Propos recueillis par François BOUSQUET – – novembre 2019


ÉLÉMENTS : Dans votre livre, vous systématisez la grille de lecture que vous développez depuis 2017, celle d’un affrontement entre deux blocs, populaire et élitaire, qui tend à frapper de péremption le vieux clivage droite-gauche. Est-ce pour vous un clivage définitivement moribond ? Vous a-t-il jamais satisfait ? Les travaux d’Alain de Benoist ont-ils nourri votre réflexion ?

JÉRÔME SAINTE-MARIE. Ces signifiants fétichisés, la droite et la gauche, subissent un brutal reflux. Pour rappel, les deux candidats de second tour de la dernière présidentielle ne se retrouvaient pas dans ce clivage. Mieux encore : les trois listes arrivées en tête aux européennes, dont la liste écologiste de Yannick Jadot, ne s’y reconnaissaient pas plus. Nul doute qu’il y aura toujours des gens qui se considéreront comme de droite ou de gauche, mais leur espace électoral ne s’en est pas moins considérablement rétracté. Le nouveau clivage est perpendiculaire à l’ancien, il oppose, pour reprendre les termes d’Emmanuel Macron a évoqué, les progressistes aux populistes. Surtout, il est la traduction idéologique d’un affrontement social majeur, sur fond de mondialisation. À cet égard, je me reconnaît souvent dans les analyses qu’Alain de Benoist a développées dans Le moment populiste. On assiste donc à un désalignement électoral qui conduit les électeurs à ne plus voter pour leur famille politique traditionnelle, mais en fonction de nouveaux critères et pour des formules nouvelles.

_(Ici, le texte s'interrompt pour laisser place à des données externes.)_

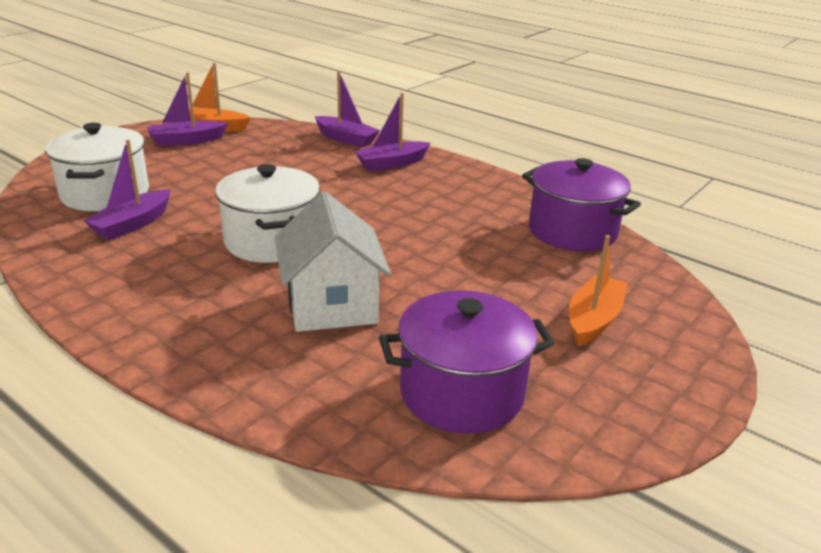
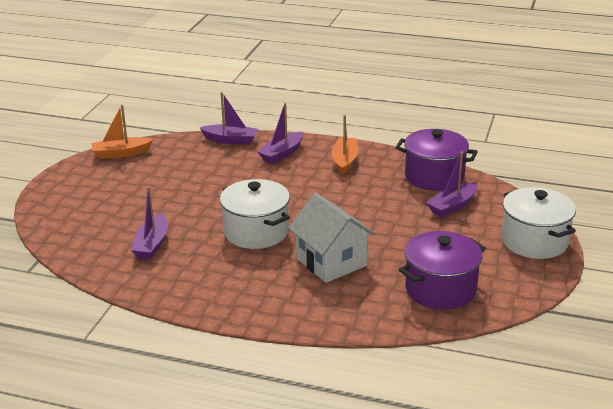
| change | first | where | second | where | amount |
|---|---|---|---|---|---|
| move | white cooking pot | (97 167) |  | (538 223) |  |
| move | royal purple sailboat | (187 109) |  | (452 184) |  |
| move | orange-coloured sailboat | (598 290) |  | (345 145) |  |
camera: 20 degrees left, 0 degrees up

Cet alliage d’une césure idéologique et d’une séparation sociologique me permet de parler de blocs. Tout d’abord existe un bloc élitaire au pouvoir, solidement constitué, moyennant le ralliement aux catégories dirigeantes de pans entiers de la bourgeoisie tant de gauche que de droite. Ensuite un bloc populaire longtemps resté à l’état virtuel en raison de sa division initiale, Marine Le Pen d’un côté, Jean-Luc Mélenchon de l’autre. Désormais, les choses se décantent et se simplifient de ce côté-là aussi : le bloc populaire se renforce autour de la présidente du Rassemblement national, soit par adhésion, soit faute d’alternative. De son côté, La France Insoumise me semble aller vers l’auto-élimination électorale, notamment par ses positions sur l’immigration. Dès lors, les Français considèrent que le principal opposant au macronisme est le RN, ce qui constitue un atout déterminant car le bloc élitaire est aussi démocratiquement minoritaire qu’il est socialement dominant.

ÉLÉMENTS : Chez Gramsci, cette notion de « bloc historique » fait la jonction entre deux forces, d’une part la force de coercition de l’État et d’autre part la dynamique propre à la société civile. Il n’y a de ce point de vue qu’un seul bloc historique, le bloc élitaire…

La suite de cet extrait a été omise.